__Data supplied__:
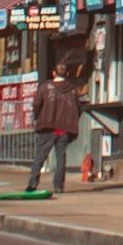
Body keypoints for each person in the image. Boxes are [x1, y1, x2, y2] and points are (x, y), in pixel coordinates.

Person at [25, 61, 83, 195]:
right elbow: (78, 109)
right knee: (61, 157)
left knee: (40, 156)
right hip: (64, 128)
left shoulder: (46, 87)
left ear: (53, 73)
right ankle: (58, 186)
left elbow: (36, 104)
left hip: (48, 126)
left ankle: (33, 184)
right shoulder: (73, 90)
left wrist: (39, 118)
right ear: (67, 74)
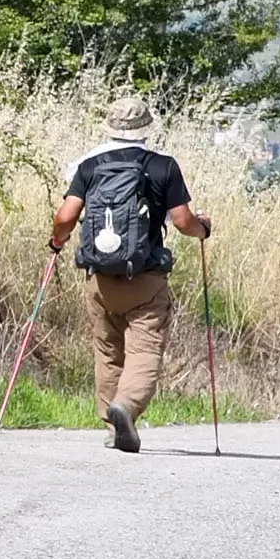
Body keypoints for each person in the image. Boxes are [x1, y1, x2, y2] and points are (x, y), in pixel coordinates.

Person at [47, 97, 210, 454]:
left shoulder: (90, 167)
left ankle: (111, 425)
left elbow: (65, 216)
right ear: (146, 129)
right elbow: (183, 222)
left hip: (101, 278)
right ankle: (127, 406)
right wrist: (204, 230)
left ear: (111, 127)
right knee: (145, 349)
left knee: (107, 350)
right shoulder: (163, 166)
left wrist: (57, 241)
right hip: (146, 279)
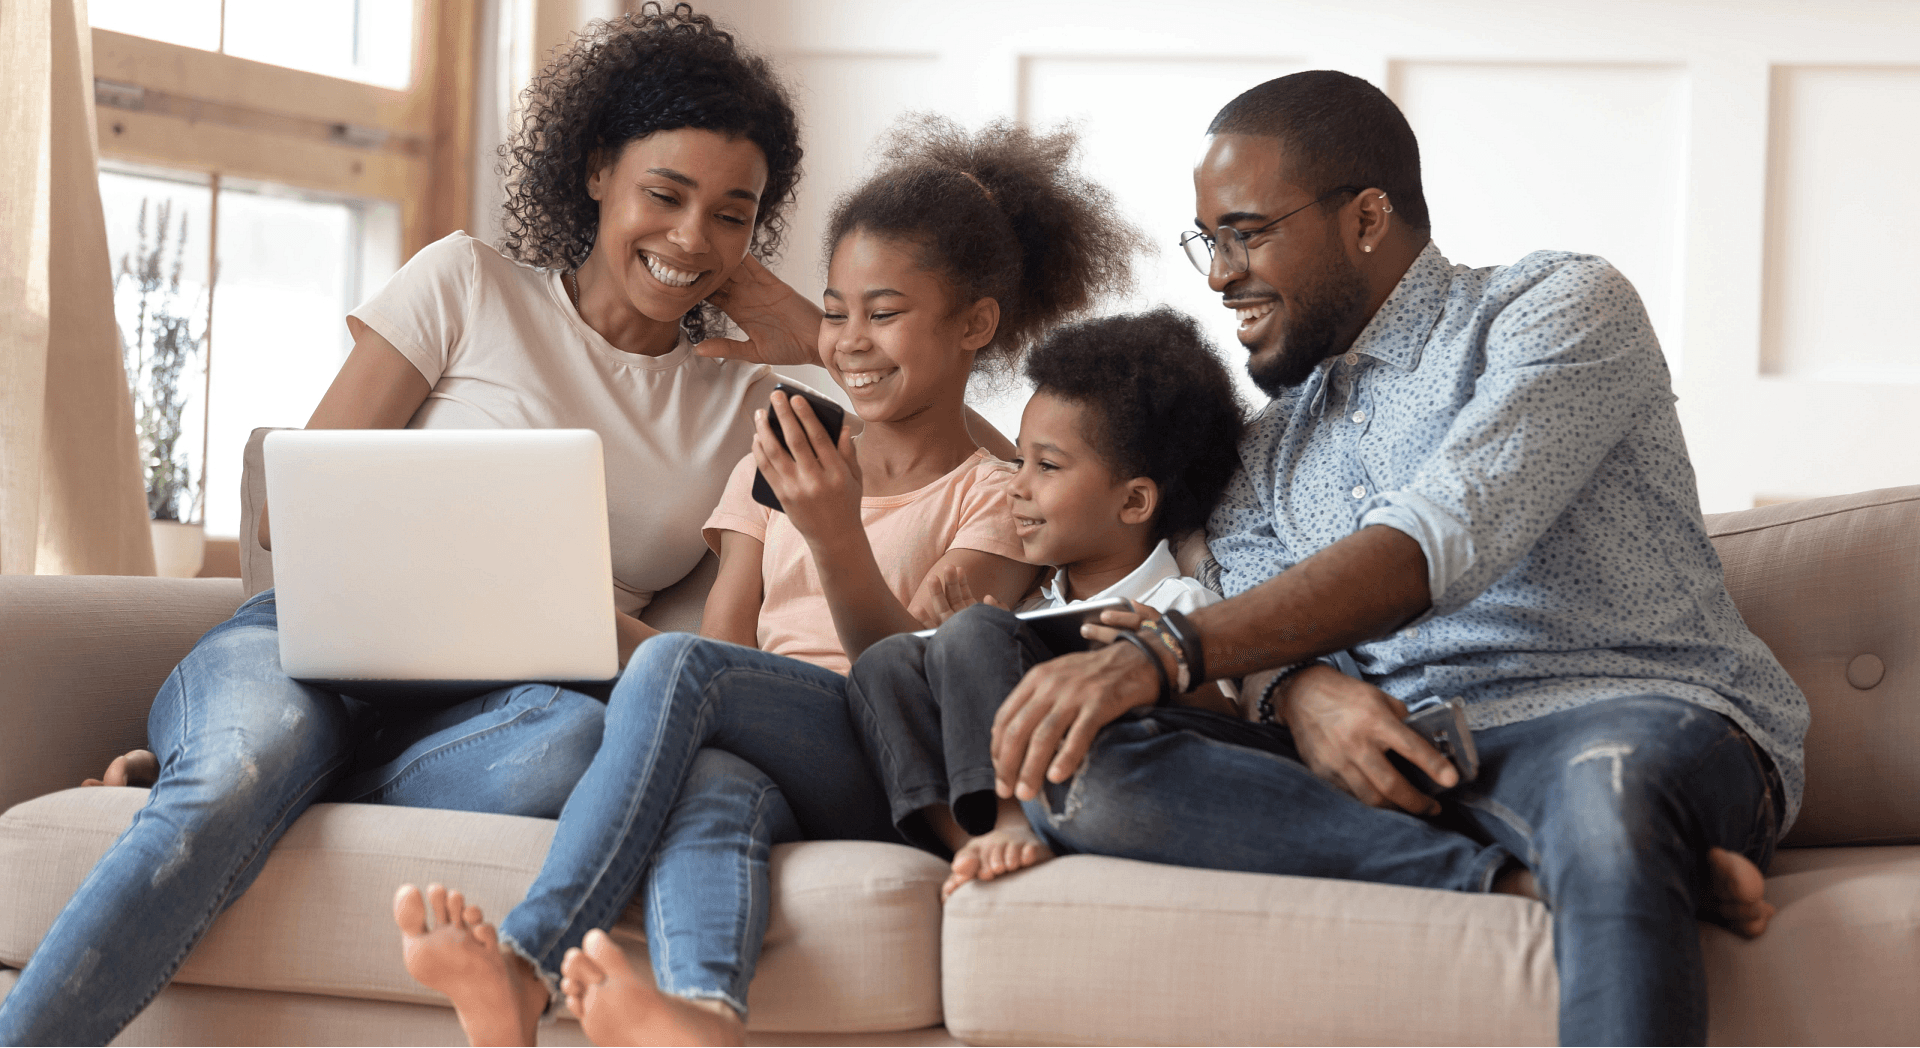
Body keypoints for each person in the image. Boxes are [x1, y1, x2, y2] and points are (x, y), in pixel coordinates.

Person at [0, 7, 846, 1043]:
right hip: (305, 656)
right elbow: (297, 503)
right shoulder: (468, 284)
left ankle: (258, 770)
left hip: (514, 714)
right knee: (243, 764)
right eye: (664, 195)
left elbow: (979, 469)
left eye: (731, 213)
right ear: (595, 175)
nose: (690, 239)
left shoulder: (746, 401)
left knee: (577, 741)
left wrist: (821, 338)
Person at [985, 70, 1808, 1045]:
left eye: (1245, 233)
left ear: (1367, 217)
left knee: (1604, 787)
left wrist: (1165, 649)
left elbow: (1436, 539)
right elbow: (1254, 609)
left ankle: (1610, 845)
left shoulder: (1557, 307)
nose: (1218, 275)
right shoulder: (1269, 447)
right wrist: (1302, 692)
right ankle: (1536, 868)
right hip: (1400, 754)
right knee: (1079, 769)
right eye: (1210, 241)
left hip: (1620, 714)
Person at [389, 115, 1146, 1047]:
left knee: (681, 673)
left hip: (892, 764)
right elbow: (727, 640)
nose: (851, 342)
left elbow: (913, 677)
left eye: (885, 312)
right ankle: (703, 1014)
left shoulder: (996, 499)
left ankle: (529, 958)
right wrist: (559, 608)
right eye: (834, 312)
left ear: (975, 325)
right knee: (713, 779)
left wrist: (835, 536)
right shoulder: (781, 455)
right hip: (777, 745)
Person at [845, 307, 1245, 900]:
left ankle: (1012, 823)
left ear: (1134, 502)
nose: (1017, 485)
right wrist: (958, 655)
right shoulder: (1029, 611)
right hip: (1029, 770)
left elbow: (1230, 727)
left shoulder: (1179, 602)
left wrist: (1163, 662)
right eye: (1019, 462)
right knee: (889, 661)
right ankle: (969, 839)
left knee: (978, 632)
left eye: (1047, 466)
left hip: (1121, 780)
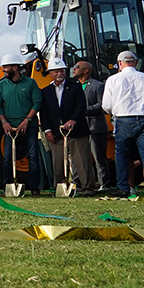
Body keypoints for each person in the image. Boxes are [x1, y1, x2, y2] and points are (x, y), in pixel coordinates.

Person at [102, 50, 144, 196]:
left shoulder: (113, 80)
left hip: (123, 119)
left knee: (122, 155)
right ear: (136, 63)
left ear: (119, 63)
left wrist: (116, 112)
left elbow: (106, 105)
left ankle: (124, 188)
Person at [39, 57, 93, 194]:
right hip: (56, 134)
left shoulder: (75, 87)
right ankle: (60, 189)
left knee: (82, 161)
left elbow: (81, 106)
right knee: (58, 163)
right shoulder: (45, 91)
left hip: (77, 131)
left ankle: (87, 188)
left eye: (62, 70)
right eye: (56, 71)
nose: (59, 73)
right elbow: (44, 113)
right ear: (50, 73)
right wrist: (47, 130)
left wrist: (73, 121)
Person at [0, 53, 45, 191]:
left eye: (6, 67)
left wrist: (27, 121)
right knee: (7, 158)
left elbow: (37, 102)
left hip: (30, 127)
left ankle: (35, 188)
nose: (3, 70)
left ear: (15, 67)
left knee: (33, 156)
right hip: (10, 128)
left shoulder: (30, 83)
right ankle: (8, 187)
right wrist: (4, 122)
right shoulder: (2, 85)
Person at [74, 60, 114, 190]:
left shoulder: (98, 86)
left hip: (95, 127)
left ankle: (104, 184)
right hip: (79, 128)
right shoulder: (73, 86)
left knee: (99, 157)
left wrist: (82, 111)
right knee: (78, 157)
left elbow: (101, 105)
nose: (74, 68)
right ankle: (78, 183)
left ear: (86, 70)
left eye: (77, 67)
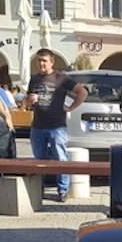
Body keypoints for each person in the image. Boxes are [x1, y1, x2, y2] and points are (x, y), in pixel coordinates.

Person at [23, 48, 88, 202]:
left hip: (57, 126)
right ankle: (39, 189)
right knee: (39, 160)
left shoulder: (61, 78)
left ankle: (62, 190)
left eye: (44, 61)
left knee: (60, 159)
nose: (41, 64)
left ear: (51, 62)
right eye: (39, 60)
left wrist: (71, 107)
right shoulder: (34, 79)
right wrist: (29, 101)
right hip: (38, 125)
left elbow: (82, 92)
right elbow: (26, 102)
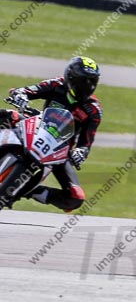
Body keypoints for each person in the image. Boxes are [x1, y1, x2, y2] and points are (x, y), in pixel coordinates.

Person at [0, 56, 102, 211]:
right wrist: (20, 95)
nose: (88, 86)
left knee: (75, 198)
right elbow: (30, 90)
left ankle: (30, 191)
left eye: (92, 81)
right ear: (71, 77)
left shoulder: (93, 110)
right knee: (8, 115)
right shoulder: (56, 84)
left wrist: (80, 152)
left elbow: (86, 143)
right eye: (84, 80)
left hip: (60, 151)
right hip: (37, 126)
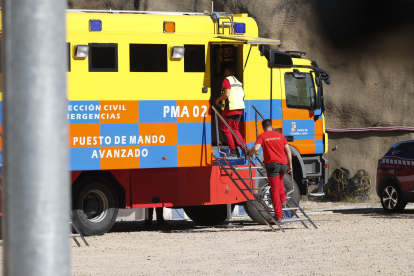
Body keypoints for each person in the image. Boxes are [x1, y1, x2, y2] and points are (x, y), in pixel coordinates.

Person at [247, 119, 292, 223]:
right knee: (280, 182)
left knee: (274, 189)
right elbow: (288, 151)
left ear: (263, 127)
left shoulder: (262, 136)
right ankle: (283, 200)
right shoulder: (280, 135)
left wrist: (249, 153)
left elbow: (257, 148)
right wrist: (290, 165)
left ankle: (278, 215)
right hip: (283, 164)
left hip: (273, 165)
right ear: (271, 126)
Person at [214, 65, 245, 158]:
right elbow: (244, 96)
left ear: (227, 71)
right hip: (239, 109)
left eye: (225, 70)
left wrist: (218, 100)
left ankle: (234, 151)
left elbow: (227, 94)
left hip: (230, 109)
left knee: (225, 129)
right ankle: (244, 148)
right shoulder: (238, 82)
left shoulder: (227, 80)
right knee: (235, 129)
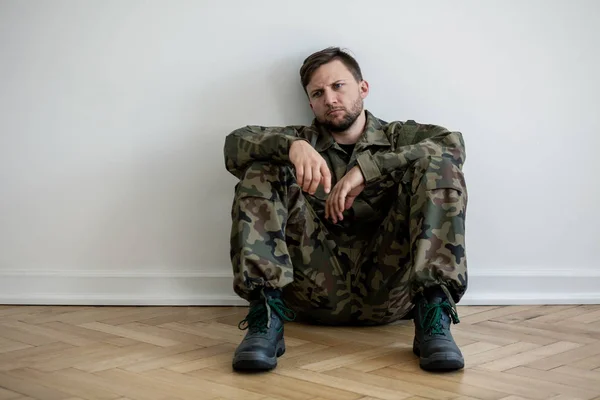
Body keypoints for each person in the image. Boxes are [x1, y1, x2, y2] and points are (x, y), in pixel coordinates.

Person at [223, 47, 468, 373]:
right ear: (311, 103)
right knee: (263, 167)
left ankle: (434, 317)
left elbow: (452, 145)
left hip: (393, 290)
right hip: (309, 292)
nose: (330, 99)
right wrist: (291, 147)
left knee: (440, 166)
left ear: (362, 88)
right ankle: (266, 317)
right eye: (318, 93)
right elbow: (235, 144)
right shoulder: (302, 140)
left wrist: (371, 167)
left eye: (339, 86)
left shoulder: (399, 137)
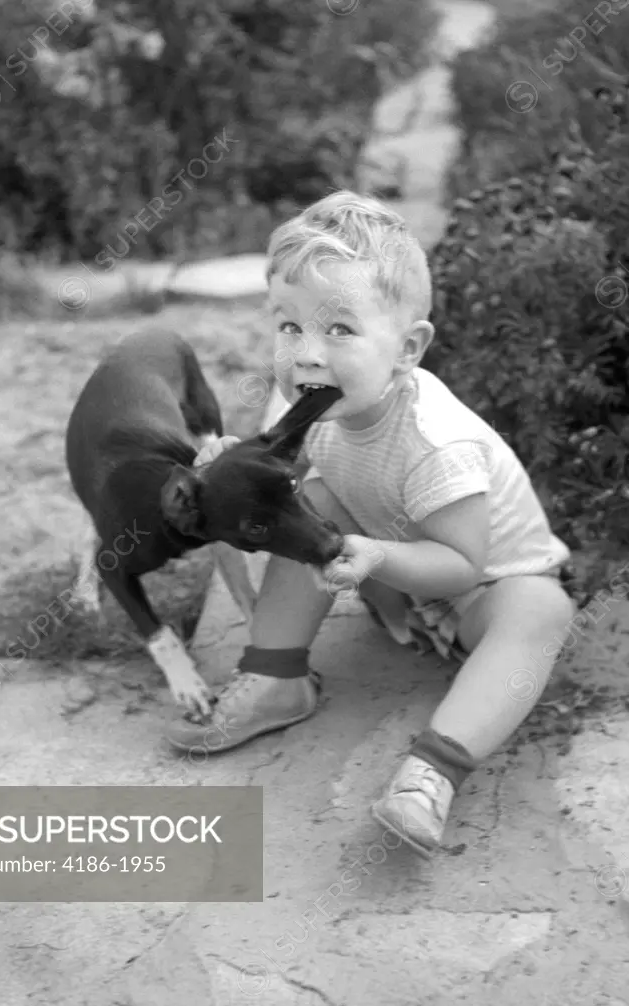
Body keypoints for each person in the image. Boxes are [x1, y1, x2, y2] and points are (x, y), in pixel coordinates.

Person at [166, 190, 575, 858]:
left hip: (478, 589)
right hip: (392, 563)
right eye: (289, 325)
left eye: (339, 330)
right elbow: (278, 475)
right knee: (300, 504)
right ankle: (276, 678)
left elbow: (462, 564)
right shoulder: (306, 397)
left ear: (407, 348)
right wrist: (223, 468)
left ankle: (432, 773)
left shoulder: (436, 443)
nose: (305, 354)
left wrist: (378, 565)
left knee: (540, 610)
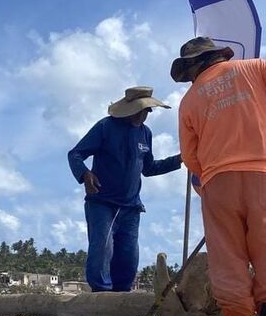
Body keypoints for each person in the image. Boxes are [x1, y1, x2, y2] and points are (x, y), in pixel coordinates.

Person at [171, 37, 266, 316]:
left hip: (218, 182)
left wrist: (204, 181)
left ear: (193, 66)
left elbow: (190, 157)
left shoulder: (189, 101)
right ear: (217, 56)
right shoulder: (255, 68)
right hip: (264, 178)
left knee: (228, 259)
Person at [68, 87, 182, 292]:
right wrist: (85, 174)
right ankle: (101, 297)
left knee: (129, 256)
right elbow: (75, 154)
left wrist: (179, 159)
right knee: (102, 249)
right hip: (103, 202)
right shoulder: (105, 127)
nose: (145, 115)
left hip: (131, 206)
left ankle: (122, 296)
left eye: (147, 111)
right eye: (142, 111)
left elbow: (149, 168)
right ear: (129, 110)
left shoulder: (145, 133)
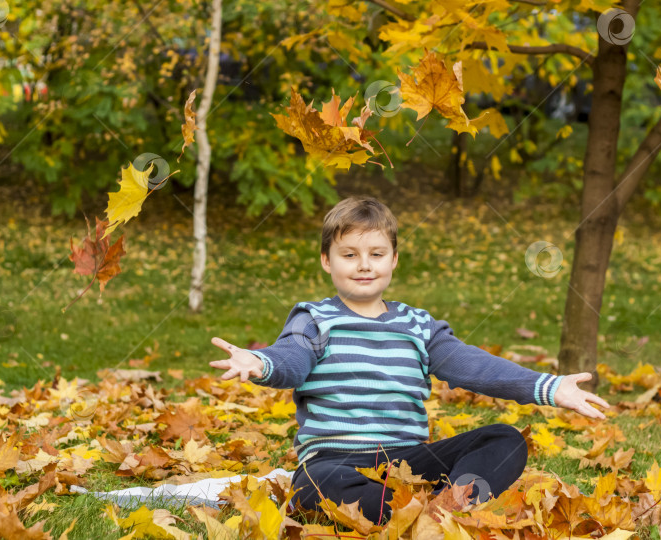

__Exercise description__:
Among the lines above, find the one with "left eye: (731, 213)" and the one with "right elbow: (1254, 609)". Quote both and everything between them, exactly.

__Written response__:
left eye: (731, 213)
right ear: (595, 175)
nose: (690, 239)
left shoulder: (746, 401)
left knee: (577, 741)
left wrist: (821, 338)
Person at [985, 70, 1808, 1045]:
left eye: (1245, 233)
left ear: (1367, 217)
left knee: (1604, 787)
left wrist: (1165, 649)
left elbow: (1436, 539)
right elbow: (1254, 609)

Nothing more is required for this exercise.